> _TEXT_
###
The Boss Gets Bossed

Being a recovering bossypants probably made my entanglement with the bossiest man I know worse. Our relationship functioned only because we thought so similarly about how most things should be done. When we differed, I brought out my battle regalia. But I was out of practice and no match for this man’s righteous stamina. Each time my energy supply hit zero well before his did. Then I’d insist we obtain alcohol immediately so that I wouldn’t burst into flames of furious despair.

That was in the beginning.

Eventually, the constant battle fatigued my inner compass. I spiraled into un-recognized, unacknowledged depression within five months. I ascribed responsibility for my lackluster moods to everything but my relationship. It was my job. It was my introversion and lack of alone time. Later, it was the stress of upcoming unknowns. It was a need for recovery from a grueling work schedule. It was the stress of traveling. Even later, it was the stress of selling a house. It was the stress of moving.

By the time we were approaching the two year mark, I was a shell of my former self. And I was still looking outside my relationship for the cause of my empty, hollow, directionless-ness.
###
> _SUPPLIED INFORMATION_
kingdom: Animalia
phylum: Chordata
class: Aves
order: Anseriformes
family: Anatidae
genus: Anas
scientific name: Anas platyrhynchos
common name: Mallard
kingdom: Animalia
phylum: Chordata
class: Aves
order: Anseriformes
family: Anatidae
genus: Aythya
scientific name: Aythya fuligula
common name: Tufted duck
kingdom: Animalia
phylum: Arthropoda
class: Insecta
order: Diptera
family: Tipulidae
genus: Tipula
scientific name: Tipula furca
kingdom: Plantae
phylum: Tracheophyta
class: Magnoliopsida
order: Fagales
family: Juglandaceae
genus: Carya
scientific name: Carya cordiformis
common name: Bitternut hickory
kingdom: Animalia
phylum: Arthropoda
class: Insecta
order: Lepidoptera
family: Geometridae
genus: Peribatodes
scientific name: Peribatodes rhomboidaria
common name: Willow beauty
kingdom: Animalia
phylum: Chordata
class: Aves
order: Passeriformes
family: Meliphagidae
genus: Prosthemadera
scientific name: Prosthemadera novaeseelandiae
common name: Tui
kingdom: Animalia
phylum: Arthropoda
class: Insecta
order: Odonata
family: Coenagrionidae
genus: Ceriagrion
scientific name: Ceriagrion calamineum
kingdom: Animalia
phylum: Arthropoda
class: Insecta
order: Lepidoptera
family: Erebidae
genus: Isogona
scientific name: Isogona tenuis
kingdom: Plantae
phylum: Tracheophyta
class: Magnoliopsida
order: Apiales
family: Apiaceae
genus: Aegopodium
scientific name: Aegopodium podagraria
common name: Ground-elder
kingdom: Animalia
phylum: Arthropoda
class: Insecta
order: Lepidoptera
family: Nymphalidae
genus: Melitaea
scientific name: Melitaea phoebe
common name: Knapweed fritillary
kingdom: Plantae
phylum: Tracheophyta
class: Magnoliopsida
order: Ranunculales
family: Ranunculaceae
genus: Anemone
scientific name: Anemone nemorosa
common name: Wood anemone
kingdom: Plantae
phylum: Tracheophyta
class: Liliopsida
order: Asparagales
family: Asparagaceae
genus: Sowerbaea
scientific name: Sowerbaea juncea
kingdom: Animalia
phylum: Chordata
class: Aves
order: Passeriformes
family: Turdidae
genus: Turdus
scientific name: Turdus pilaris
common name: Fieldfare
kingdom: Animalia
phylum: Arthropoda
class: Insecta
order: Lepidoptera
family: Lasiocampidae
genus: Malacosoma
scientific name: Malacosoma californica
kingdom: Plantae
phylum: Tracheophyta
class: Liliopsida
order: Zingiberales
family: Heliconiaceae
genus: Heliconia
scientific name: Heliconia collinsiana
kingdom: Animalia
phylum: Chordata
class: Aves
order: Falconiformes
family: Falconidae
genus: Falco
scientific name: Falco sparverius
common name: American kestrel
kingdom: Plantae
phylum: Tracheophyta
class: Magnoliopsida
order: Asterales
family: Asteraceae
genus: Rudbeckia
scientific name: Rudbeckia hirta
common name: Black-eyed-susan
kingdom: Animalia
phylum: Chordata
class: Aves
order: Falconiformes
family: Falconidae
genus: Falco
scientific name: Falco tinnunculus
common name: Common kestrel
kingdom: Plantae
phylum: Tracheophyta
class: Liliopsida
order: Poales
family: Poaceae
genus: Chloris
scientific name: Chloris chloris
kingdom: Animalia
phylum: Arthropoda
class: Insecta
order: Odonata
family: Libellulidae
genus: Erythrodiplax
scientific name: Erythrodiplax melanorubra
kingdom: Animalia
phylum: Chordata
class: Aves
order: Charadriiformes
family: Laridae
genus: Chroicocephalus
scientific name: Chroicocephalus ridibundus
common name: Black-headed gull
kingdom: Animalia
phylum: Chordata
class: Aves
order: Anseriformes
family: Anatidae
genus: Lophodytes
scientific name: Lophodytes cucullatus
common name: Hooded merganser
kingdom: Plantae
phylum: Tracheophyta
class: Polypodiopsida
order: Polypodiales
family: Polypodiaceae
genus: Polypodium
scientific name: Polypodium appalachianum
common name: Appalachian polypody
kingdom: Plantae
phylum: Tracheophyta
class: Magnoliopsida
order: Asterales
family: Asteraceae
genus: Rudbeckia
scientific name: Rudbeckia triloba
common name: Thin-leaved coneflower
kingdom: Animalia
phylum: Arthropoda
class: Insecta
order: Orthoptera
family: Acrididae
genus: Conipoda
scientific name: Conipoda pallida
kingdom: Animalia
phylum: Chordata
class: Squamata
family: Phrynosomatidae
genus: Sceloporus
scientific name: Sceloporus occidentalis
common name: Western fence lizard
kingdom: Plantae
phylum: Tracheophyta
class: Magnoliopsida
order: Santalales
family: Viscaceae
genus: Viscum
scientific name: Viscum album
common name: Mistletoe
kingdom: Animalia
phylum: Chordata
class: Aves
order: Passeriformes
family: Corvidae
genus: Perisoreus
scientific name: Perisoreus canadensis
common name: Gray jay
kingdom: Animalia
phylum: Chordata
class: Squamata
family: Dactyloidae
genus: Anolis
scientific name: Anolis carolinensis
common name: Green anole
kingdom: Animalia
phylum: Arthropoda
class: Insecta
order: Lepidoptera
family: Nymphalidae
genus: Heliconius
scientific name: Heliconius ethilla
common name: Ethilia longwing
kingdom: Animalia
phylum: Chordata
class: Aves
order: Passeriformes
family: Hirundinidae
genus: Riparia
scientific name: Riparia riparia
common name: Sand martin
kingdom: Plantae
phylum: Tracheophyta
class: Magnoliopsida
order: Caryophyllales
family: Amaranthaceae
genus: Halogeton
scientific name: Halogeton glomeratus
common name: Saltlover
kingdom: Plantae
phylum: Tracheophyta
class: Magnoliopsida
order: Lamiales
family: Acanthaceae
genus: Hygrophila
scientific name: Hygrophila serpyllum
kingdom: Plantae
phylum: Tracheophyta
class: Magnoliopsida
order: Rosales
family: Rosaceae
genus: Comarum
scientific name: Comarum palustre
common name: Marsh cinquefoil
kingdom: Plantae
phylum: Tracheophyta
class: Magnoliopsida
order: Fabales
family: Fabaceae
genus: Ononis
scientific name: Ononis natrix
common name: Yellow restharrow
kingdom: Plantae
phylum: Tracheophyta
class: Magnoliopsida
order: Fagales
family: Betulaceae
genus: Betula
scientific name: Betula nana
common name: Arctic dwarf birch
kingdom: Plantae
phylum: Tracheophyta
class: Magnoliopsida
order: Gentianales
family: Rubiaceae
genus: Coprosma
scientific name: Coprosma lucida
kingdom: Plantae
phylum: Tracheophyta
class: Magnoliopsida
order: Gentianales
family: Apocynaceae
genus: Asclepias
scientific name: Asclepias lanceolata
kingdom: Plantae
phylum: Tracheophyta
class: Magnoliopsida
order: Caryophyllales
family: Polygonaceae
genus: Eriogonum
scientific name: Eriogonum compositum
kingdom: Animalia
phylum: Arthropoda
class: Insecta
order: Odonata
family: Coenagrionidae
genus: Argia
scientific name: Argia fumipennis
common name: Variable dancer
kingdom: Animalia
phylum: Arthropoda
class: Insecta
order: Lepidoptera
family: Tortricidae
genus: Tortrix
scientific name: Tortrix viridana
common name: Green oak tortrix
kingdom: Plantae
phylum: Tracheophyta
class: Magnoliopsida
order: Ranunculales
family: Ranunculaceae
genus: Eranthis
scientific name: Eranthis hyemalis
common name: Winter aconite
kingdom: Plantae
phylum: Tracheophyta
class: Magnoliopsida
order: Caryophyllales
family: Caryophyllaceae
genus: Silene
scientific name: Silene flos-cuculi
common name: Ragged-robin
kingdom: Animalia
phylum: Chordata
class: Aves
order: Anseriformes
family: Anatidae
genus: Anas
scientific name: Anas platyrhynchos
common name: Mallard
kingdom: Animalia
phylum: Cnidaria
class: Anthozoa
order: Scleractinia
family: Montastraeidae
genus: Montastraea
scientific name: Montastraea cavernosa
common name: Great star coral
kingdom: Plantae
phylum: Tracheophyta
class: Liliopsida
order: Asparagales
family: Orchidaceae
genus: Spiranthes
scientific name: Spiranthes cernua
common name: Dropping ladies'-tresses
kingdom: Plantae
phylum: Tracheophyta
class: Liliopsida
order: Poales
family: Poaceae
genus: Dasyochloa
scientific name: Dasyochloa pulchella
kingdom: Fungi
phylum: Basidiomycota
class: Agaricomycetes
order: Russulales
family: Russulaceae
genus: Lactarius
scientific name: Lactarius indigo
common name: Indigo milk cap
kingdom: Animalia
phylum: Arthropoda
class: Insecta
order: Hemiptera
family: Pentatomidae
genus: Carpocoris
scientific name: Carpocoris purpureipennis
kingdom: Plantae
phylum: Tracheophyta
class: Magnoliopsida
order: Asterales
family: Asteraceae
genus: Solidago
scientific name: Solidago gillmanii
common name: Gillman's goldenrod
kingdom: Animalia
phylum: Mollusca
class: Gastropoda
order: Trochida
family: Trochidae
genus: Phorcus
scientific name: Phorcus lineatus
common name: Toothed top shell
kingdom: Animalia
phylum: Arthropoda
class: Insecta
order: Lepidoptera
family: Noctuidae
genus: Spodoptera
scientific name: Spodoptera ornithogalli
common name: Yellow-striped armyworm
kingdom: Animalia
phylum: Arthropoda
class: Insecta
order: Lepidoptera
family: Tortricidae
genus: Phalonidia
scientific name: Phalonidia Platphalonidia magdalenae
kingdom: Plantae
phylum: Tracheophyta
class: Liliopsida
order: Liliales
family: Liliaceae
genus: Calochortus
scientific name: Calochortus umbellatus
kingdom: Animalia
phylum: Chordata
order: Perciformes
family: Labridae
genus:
###
> _REQUIRED ACTIONS_
1. Answer these questions from the essay, one line each:
(a) Within how many months did the narrator spiral into depression?
(b) What did the narrator insist on after running out of energy in an argument?
(c) What mark was the relationship approaching when the narrator felt like a shell of a former self?
2. Based on the essay, is each statement true? Answer yes or no, and quote the words from the essay that decide it.
(a) The narrator blamed the relationship for the lackluster moods.
(b) The narrator's energy ran out before the man's did.
(c) The relationship worked because the two thought alike about how most things should be done.
3. Turn the essay's paragraph beginning "Eventually, the constant battle" into a list that keeps its main facts.

> _EXPECTED OUTPUTS_
1.
(a) Five months.
(b) Obtaining alcohol immediately.
(c) The two year mark.

2.
(a) No: "I ascribed responsibility for my lackluster moods to everything but my relationship."
(b) Yes: "Each time my energy supply hit zero well before his did."
(c) Yes: "Our relationship functioned only because we thought so similarly about how most things should be done."

3.
- The constant battle wore down the narrator's inner compass.
- Within five months, the narrator fell into depression that went unrecognized and unacknowledged.
- The narrator blamed the low moods on everything except the relationship:
  - the job
  - introversion and a lack of alone time
  - later, the stress of upcoming unknowns
  - the need to recover from a grueling work schedule
  - the stress of traveling
  - even later, the stress of selling a house
  - the stress of moving